Infrared light elicits endothelium-dependent vasodilation in isolated occipital arteries of the rat via soluble guanylyl cyclase-dependent mechanisms.

The left and right occipital arteries provide blood supply to afferent cell bodies in the ipsilateral nodose and petrosal ganglia. This supply is free of an effective blood-ganglion barrier, so changes in occipital artery blood flow directly affect the access of circulating factors to the afferent cell bodies. The application of infrared (IR) light to modulate neural and other cell processes has yielded information about basic biological processes within tissues and is gaining traction as a potential therapy for a variety of disease processes. To address whether IR can directly modulate vascular function, we performed wire myography studies to determine the actions of IR on occipital arteries isolated from male Sprague-Dawley rats.
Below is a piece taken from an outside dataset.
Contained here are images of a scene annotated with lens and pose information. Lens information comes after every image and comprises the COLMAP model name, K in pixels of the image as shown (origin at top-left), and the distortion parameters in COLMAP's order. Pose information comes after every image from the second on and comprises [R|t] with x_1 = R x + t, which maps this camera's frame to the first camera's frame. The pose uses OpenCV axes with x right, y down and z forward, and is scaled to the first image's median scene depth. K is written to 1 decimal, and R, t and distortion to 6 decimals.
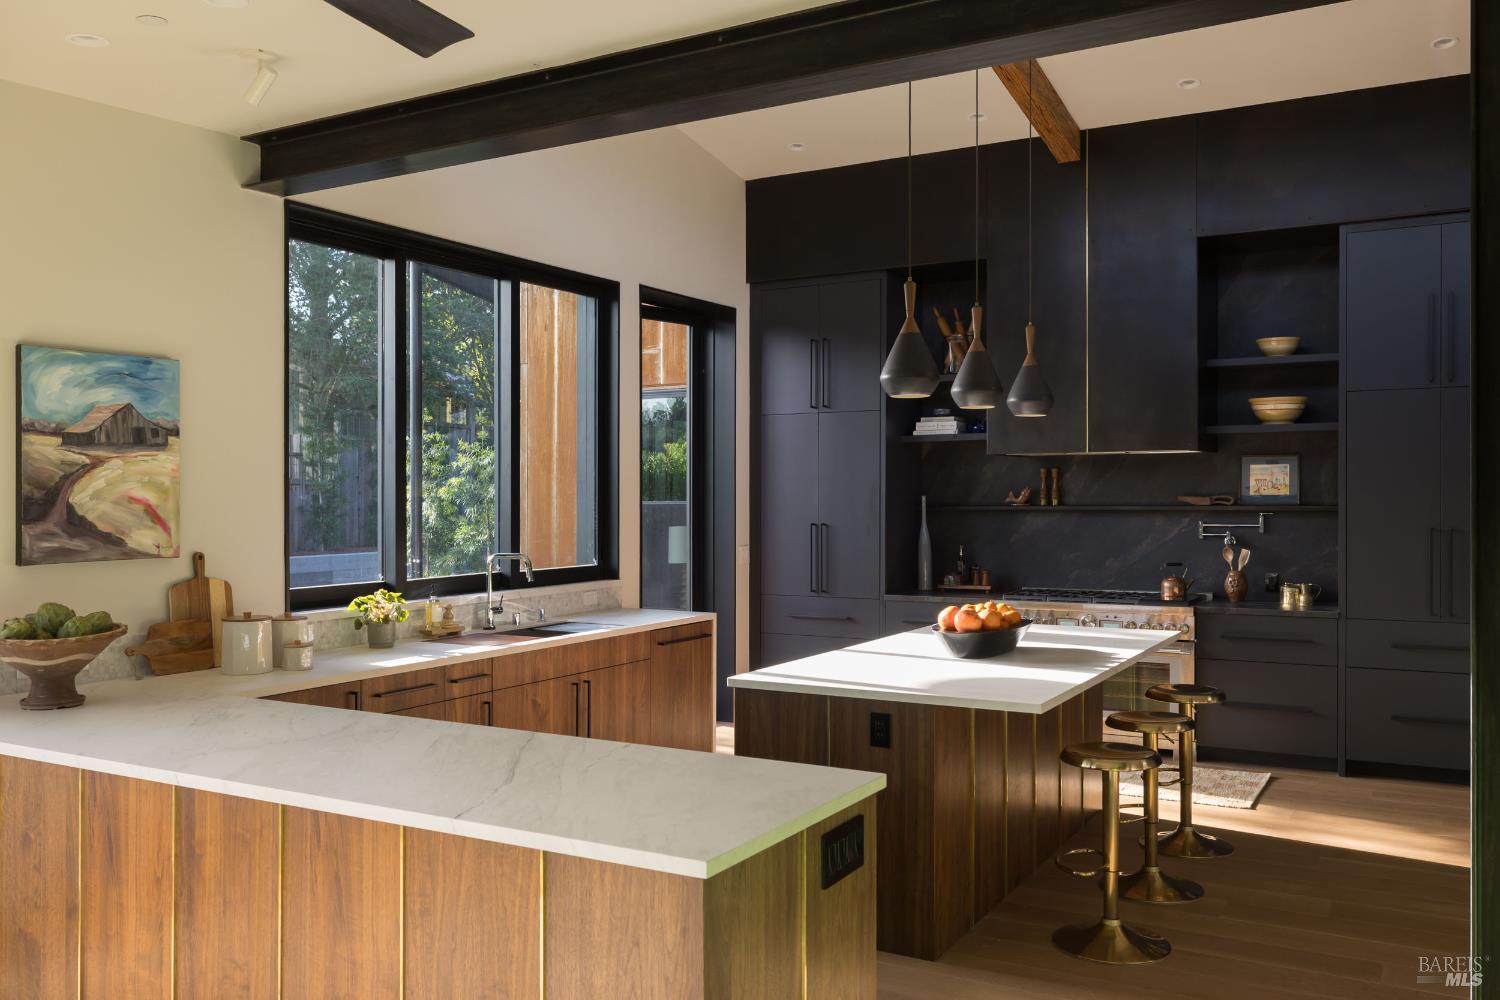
lens RADIAL K [[1253.9, 0, 750.0], [0, 1253.9, 500.0], [0, 0, 1]] dist [0.004102, -0.007624]
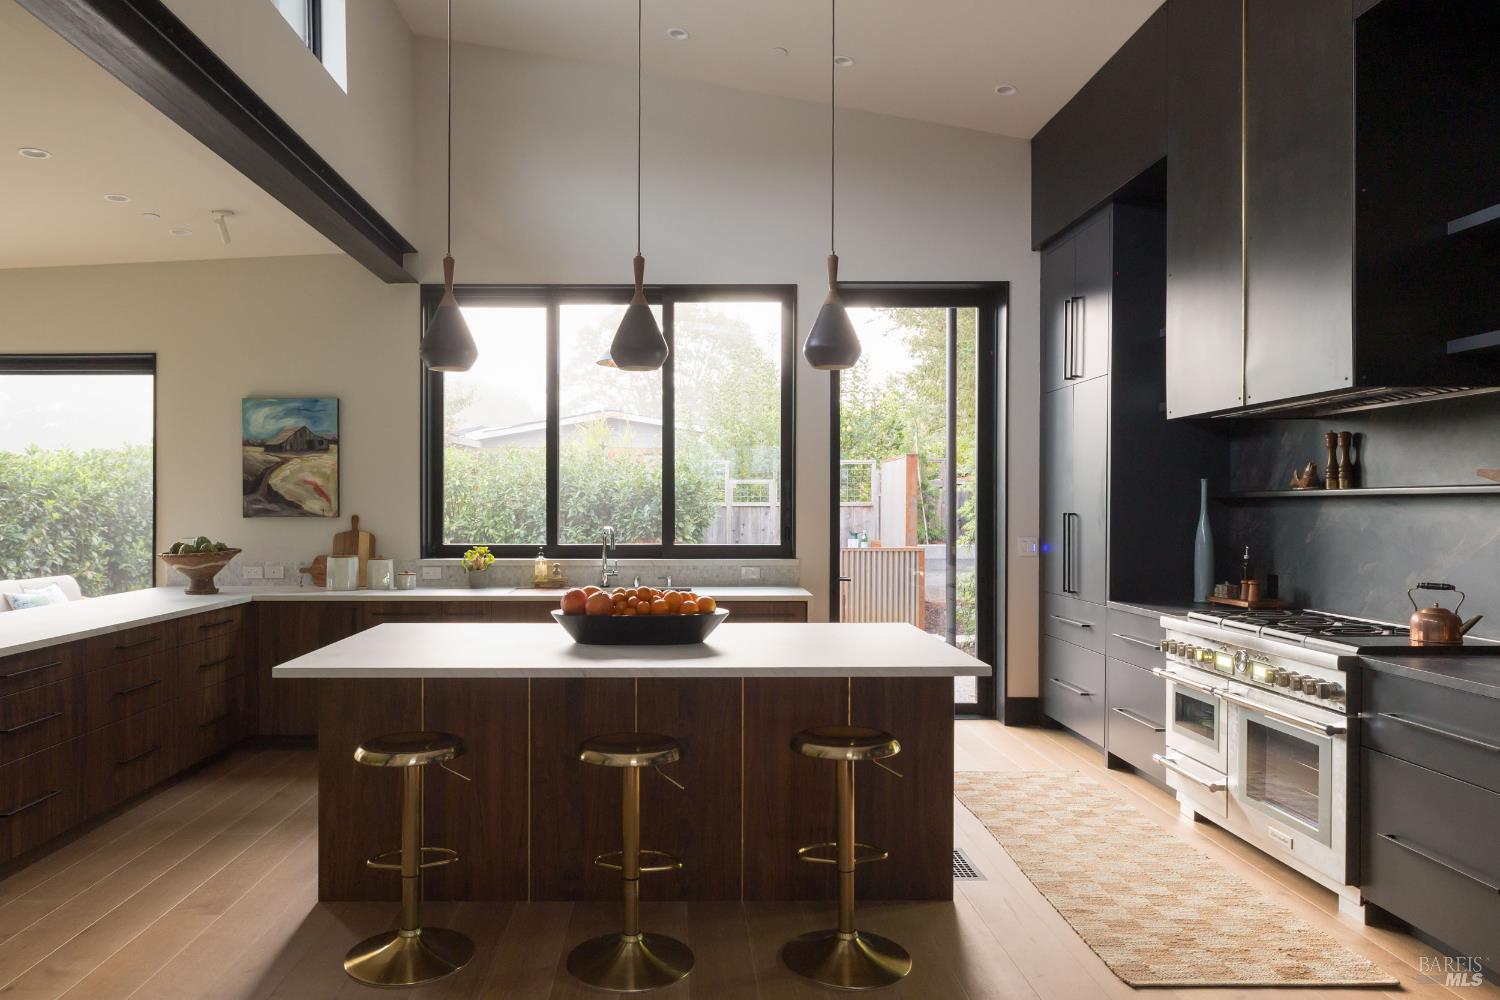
lens RADIAL K [[991.8, 0, 669.9], [0, 991.8, 501.7], [0, 0, 1]] dist [-0.003891, -0.000050]
pose [[0.488840, 0.001465, -0.872372, 0.583516], [-0.007077, 0.999972, -0.002286, 0.016276], [0.872345, 0.007291, 0.488837, 0.483313]]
Based on our previous research that functionally-important differences exist between occipital artery segments close to their origin at the external carotid artery (ECA) and those closer to the nodose ganglion, the occipital arteries were dissected into two segments, one closer to the ECA and the other closer to the nodose ganglion. Segments were constricted with 5-hydroxytryptamine to a level equal to 50% of the maximal response generated by the application of a high (80 mM) concentration of K ions. The direct application of pulsed IR (1,460 nm) for 5 s produced a rapid vasodilation in occipital arteries that was significantly more pronounced in segments closest to the ECA, although the ECA itself was minimally responsive. The vasodilation remained for a substantial time (at least 120 s) after cessation of IR application. The vasodilation during and following cessation of the IR application was markedly diminished in occipital arteries denuded of the endothelium. In addition, the vasodilation elicited by IR in endothelium-intact occipital arteries was substantially reduced in the presence of a selective inhibitor of the nitric oxide-sensitive guanylate cyclase, 1H-[1,2,4]oxadiazolo [4,3-a]quinoxalin-1-one (ODQ). It appears that IR causes endothelium-dependent, nitric-oxide-mediated vasodilation in the occipital arteries of the rat. The ability of IR to generate rapid and sustained vasodilation may provide new therapeutic approaches for restoring or improving blood flow to targeted tissues.